First, create four tables to help keep track of (1) the different courses (tblCourseID), (2) the different players (tblPlayer), (3) each round played (tblRound), and (4) the score shot on each hole played per round (TblScore). Then, create a query that will bring together all four tables with all the fields from each table using the skills covered earlier in the chapter. The goal is to make tblPlayer the main form; with tblRound and tblScore listed as subforms.
Now that you have created a query, save and close it. The next step, shown in Figure 14.29, is to select the Form Wizard from the Create tab in Access.
The following sequence of figures walks through the different options in the wizard. Once you have used the wizard a few times, you will find it easier to plan future forms and subforms for data management (see Figure 14.30, Figure 14.31, Figure 14.32, and Figure 14.33). Remember that we also used the Form Wizard in Understanding and Using Databases.
After you select Finish in the wizard, the following form is created Figure 14.34. This database, built with four tables, one query, and three forms, will provide a way to keep track of weekend golf performance for years to come.
To review, the Form Wizard created three forms, as shown in the All Access Objects section: Player, Round, and Score. When you open the Player form, it will display all three forms. In this example, Larry is the selected player on the main form—PlayerID #1. The subforms will display information related to only Larry. He is currently playing his first round at Twin Oaks on 5/24/22. We know this because the information displayed within the Round subform is clearly highlighted in blue. Round is set to be a subform of Player. Additionally, Larry has just entered his score on hole #3 of his first round. His score was a 3, and he also marked that the hole was listed as a par 3; Larry shot par!
Score is a subform of Round, so only scores for the selected round will be stored. As Larry continues his round, he can simply add additional rows of data from each hole he plays on the Score subform. These scores will both be saved under RoundID #1 and kept as Larry’s unique scores. If Larry is playing against another player, you would navigate to the correct player on the main form and enter their round/score as well.

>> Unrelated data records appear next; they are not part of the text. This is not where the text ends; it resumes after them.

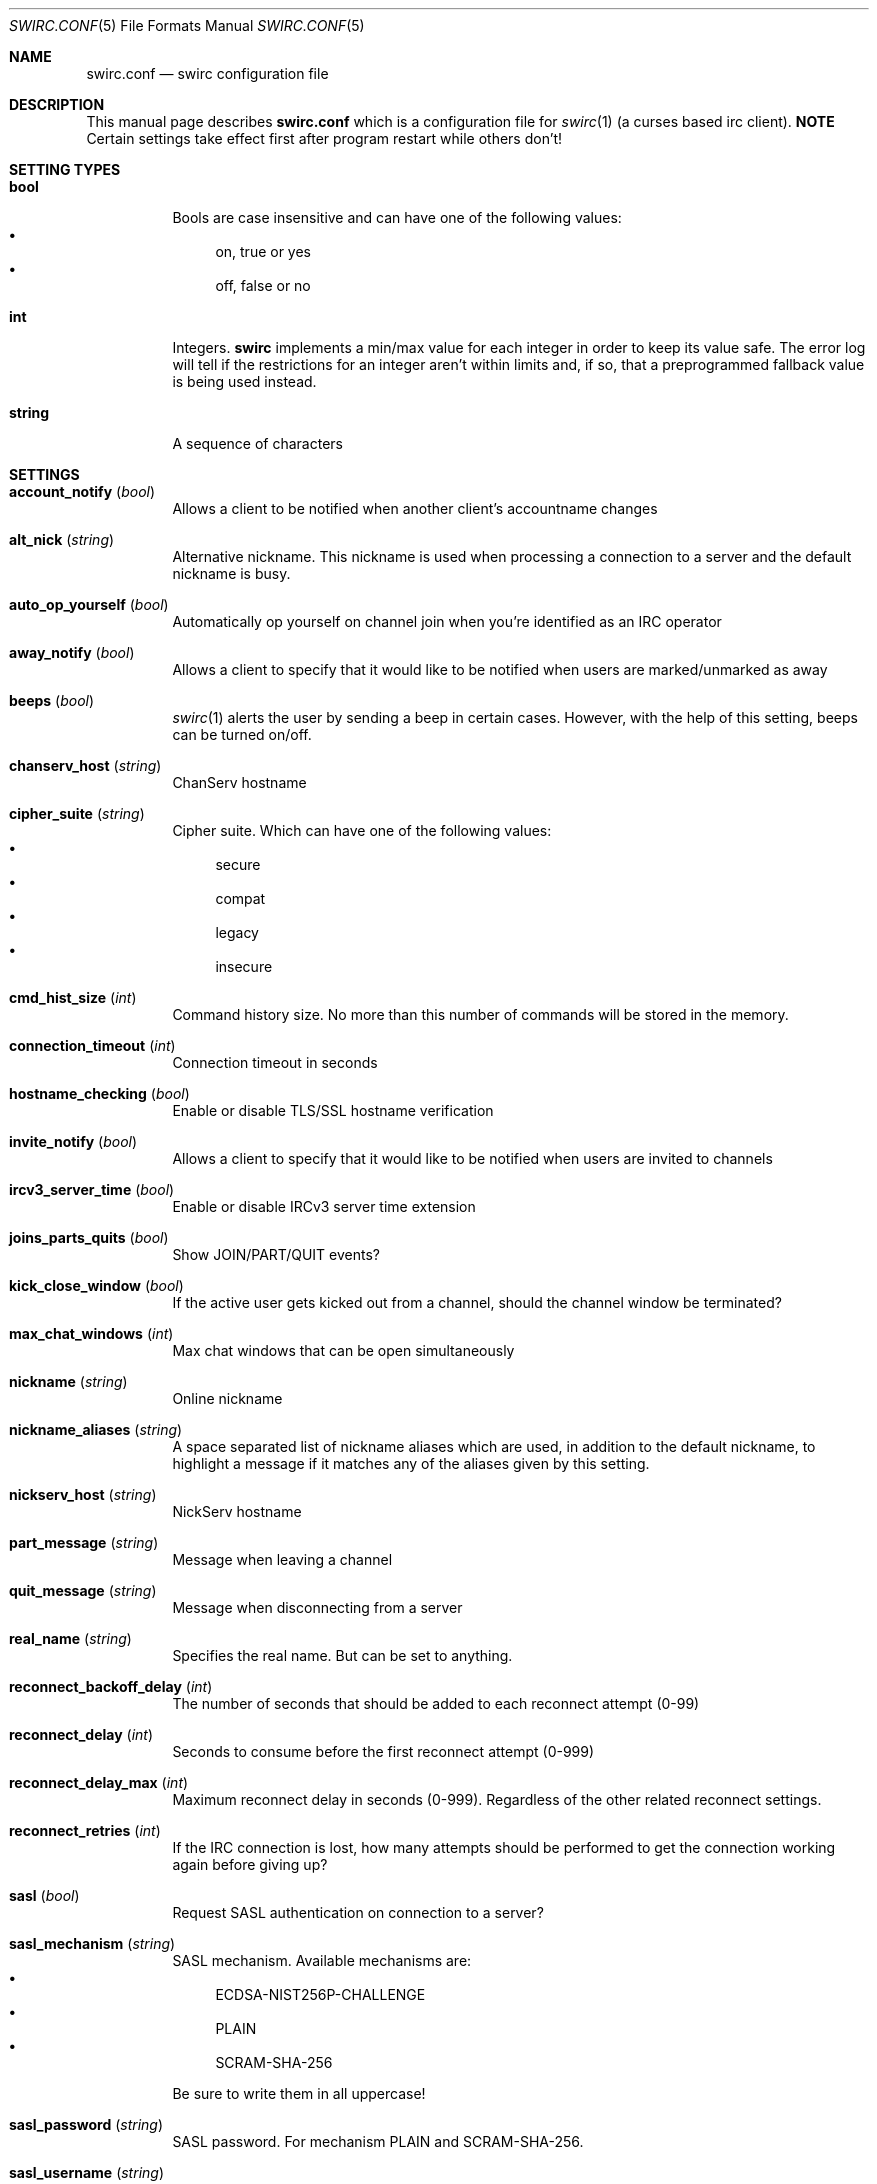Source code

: .\" -*- mode: nroff; -*-
.\"
.\" Copyright 2018 2019 Markus Uhlin. All rights reserved.
.\"
.Dd November 20, 2019
.Dt SWIRC.CONF 5
.Os
.Sh NAME
.Nm swirc.conf
.Nd swirc configuration file
.Sh DESCRIPTION
This manual page describes
.Nm
which is a configuration file for
.Xr swirc 1
(a curses based irc client).
\fBNOTE\fR
Certain settings take effect first after program restart while others
don't!
.Sh SETTING TYPES
.Bl -tag -width Ds
.It Sy bool
Bools are case insensitive and can have one of the following values:
.Bl -bullet -compact
.It
on, true or yes
.It
off, false or no
.El
.It Sy int
Integers.
.Sy swirc
implements a min/max value for each integer in order to keep its value
safe.
The error log will tell if the restrictions for an integer aren't
within limits and, if so, that a preprogrammed fallback value is being
used instead.
.It Sy string
A sequence of characters
.El
.Sh SETTINGS
.Bl -tag -width Ds
.\" ----------------------------------------
.\" ACCOUNT NOTIFY
.\" ----------------------------------------
.It Sy account_notify Pq Em bool
Allows a client to be notified when another client’s accountname
changes
.\" ----------------------------------------
.\" ALT NICK
.\" ----------------------------------------
.It Sy alt_nick Pq Em string
Alternative nickname.
This nickname is used when processing a connection to a server and the
default nickname is busy.
.\" ----------------------------------------
.\" AUTO OP YOURSELF
.\" ----------------------------------------
.It Sy auto_op_yourself Pq Em bool
Automatically op yourself on channel join when you're identified as an
IRC operator
.\" ----------------------------------------
.\" AWAY NOTIFY
.\" ----------------------------------------
.It Sy away_notify Pq Em bool
Allows a client to specify that it would like to be notified when
users are marked/unmarked as away
.\" ----------------------------------------
.\" BEEPS
.\" ----------------------------------------
.It Sy beeps Pq Em bool
.Xr swirc 1
alerts the user by sending a beep in certain cases.
However, with the help of this setting, beeps can be turned on/off.
.\" ----------------------------------------
.\" CHANSERV HOST
.\" ----------------------------------------
.It Sy chanserv_host Pq Em string
ChanServ hostname
.\" ----------------------------------------
.\" CIPHER SUITE
.\" ----------------------------------------
.It Sy cipher_suite Pq Em string
Cipher suite.
Which can have one of the following values:
.Bl -bullet -compact
.It
secure
.It
compat
.It
legacy
.It
insecure
.El
.\" ----------------------------------------
.\" CMD HIST SIZE
.\" ----------------------------------------
.It Sy cmd_hist_size Pq Em int
Command history size.
No more than this number of commands will be stored in the memory.
.\" ----------------------------------------
.\" CONNECTION TIMEOUT
.\" ----------------------------------------
.It Sy connection_timeout Pq Em int
Connection timeout in seconds
.\" ----------------------------------------
.\" HOSTNAME CHECKING
.\" ----------------------------------------
.It Sy hostname_checking Pq Em bool
Enable or disable TLS/SSL hostname verification
.\" ----------------------------------------
.\" INVITE NOTIFY
.\" ----------------------------------------
.It Sy invite_notify Pq Em bool
Allows a client to specify that it would like to be notified when
users are invited to channels
.\" ----------------------------------------
.\" IRCV3 SERVER TIME
.\" ----------------------------------------
.It Sy ircv3_server_time Pq Em bool
Enable or disable IRCv3 server time extension
.\" ----------------------------------------
.\" JOINS PARTS QUITS
.\" ----------------------------------------
.It Sy joins_parts_quits Pq Em bool
Show JOIN/PART/QUIT events?
.\" ----------------------------------------
.\" KICK CLOSE WINDOW
.\" ----------------------------------------
.It Sy kick_close_window Pq Em bool
If the active user gets kicked out from a channel,
should the channel window be terminated?
.\" ----------------------------------------
.\" MAX CHAT WINDOWS
.\" ----------------------------------------
.It Sy max_chat_windows Pq Em int
Max chat windows that can be open simultaneously
.\" ----------------------------------------
.\" NICKNAME
.\" ----------------------------------------
.It Sy nickname Pq Em string
Online nickname
.\" ----------------------------------------
.\" NICKNAME ALIASES
.\" ----------------------------------------
.It Sy nickname_aliases Pq Em string
A space separated list of nickname aliases which are used, in addition
to the default nickname, to highlight a message if it matches any of
the aliases given by this setting.
.\" ----------------------------------------
.\" NICKSERV HOST
.\" ----------------------------------------
.It Sy nickserv_host Pq Em string
NickServ hostname
.\" ----------------------------------------
.\" PART MESSAGE
.\" ----------------------------------------
.It Sy part_message Pq Em string
Message when leaving a channel
.\" ----------------------------------------
.\" QUIT MESSAGE
.\" ----------------------------------------
.It Sy quit_message Pq Em string
Message when disconnecting from a server
.\" ----------------------------------------
.\" REAL NAME
.\" ----------------------------------------
.It Sy real_name Pq Em string
Specifies the real name.
But can be set to anything.
.\" ----------------------------------------
.\" RECONNECT BACKOFF DELAY
.\" ----------------------------------------
.It Sy reconnect_backoff_delay Pq Em int
The number of seconds that should be added to each reconnect attempt
(0-99)
.\" ----------------------------------------
.\" RECONNECT DELAY
.\" ----------------------------------------
.It Sy reconnect_delay Pq Em int
Seconds to consume before the first reconnect attempt (0-999)
.\" ----------------------------------------
.\" RECONNECT DELAY MAX
.\" ----------------------------------------
.It Sy reconnect_delay_max Pq Em int
Maximum reconnect delay in seconds (0-999).
Regardless of the other related reconnect settings.
.\" ----------------------------------------
.\" RECONNECT RETRIES
.\" ----------------------------------------
.It Sy reconnect_retries Pq Em int
If the IRC connection is lost, how many attempts should be performed
to get the connection working again before giving up?
.\" ----------------------------------------
.\" SASL
.\" ----------------------------------------
.It Sy sasl Pq Em bool
Request SASL authentication on connection to a server?
.\" ----------------------------------------
.\" SASL MECHANISM
.\" ----------------------------------------
.It Sy sasl_mechanism Pq Em string
SASL mechanism.
Available mechanisms are:
.Bl -bullet -compact
.It
ECDSA-NIST256P-CHALLENGE
.It
PLAIN
.It
SCRAM-SHA-256
.El
.Pp
Be sure to write them in all uppercase!
.\" ----------------------------------------
.\" SASL PASSWORD
.\" ----------------------------------------
.It Sy sasl_password Pq Em string
SASL password.
For mechanism PLAIN and SCRAM-SHA-256.
.\" ----------------------------------------
.\" SASL USERNAME
.\" ----------------------------------------
.It Sy sasl_username Pq Em string
SASL username
.\" ----------------------------------------
.\" SHOW PING PONG
.\" ----------------------------------------
.It Sy show_ping_pong Pq Em bool
Show ping pong events?
The default is NO.
.\" ----------------------------------------
.\" SKIP MOTD
.\" ----------------------------------------
.It Sy skip_motd Pq Em bool
Skip message of the day (MOTD) on connection to a server?
.\" ----------------------------------------
.\" SSL VERIFY PEER
.\" ----------------------------------------
.It Sy ssl_verify_peer Pq Em bool
Verify peer?
Setting it to NO decreases TLS/SSL security significantly,
but is a must on servers with trusted self signed certificates.
.\" ----------------------------------------
.\" STARTUP GREETING
.\" ----------------------------------------
.It Sy startup_greeting Pq Em bool
Enable or disable
.Sy swirc
startup greeting
.\" ----------------------------------------
.\" TEXTBUFFER SIZE ABSOLUTE
.\" ----------------------------------------
.It Sy textbuffer_size_absolute Pq Em int
Max number of elements in a text buffer before head gets removed from
scroll back history.
Each open window is assigned a buffer with this size,
so set a sane value!
.\" ----------------------------------------
.\" THEME
.\" ----------------------------------------
.It Sy theme Pq Em string
.Sy swirc
theme.
.\" ----------------------------------------
.\" USERNAME
.\" ----------------------------------------
.It Sy username Pq Em string
User identity.
Preferably to be set to the same as the nickname.
.El
.Sh FILES
.Bl -tag -width "                    " -compact
.It Pa ~/.swirc/swirc.conf
swirc configuration file
.El
.Sh SEE ALSO
.Xr swirc 1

Larry can use this simple yet powerful form to keep track of unlimited rounds of golf. In the office, he might apply these steps to developing a way to keep track of a variety of business tasks or projects. For example, each of his employees could have an assigned project with numerous unique details concerning each project. The employee would be the main form, while the project names and project details could be the subforms.
Adjusting a Subform in Design View
Subforms are difficult to change and update within Design View of the main form that they are sitting on. A much easier way to alter a subform is to open that form separately (first making sure the main form has been closed). Using the previous golf example, if you want to add details to the Round subform (for example, add a place for notes on weather or course conditions), it is best to open up the Round form by itself and make the changes. Once the changes have been made, you can save and close the form, then reopen the main form (in this example, Player) to see whether you need to adjust the size. After making any changes, always make sure the subform displays the new information within the main form.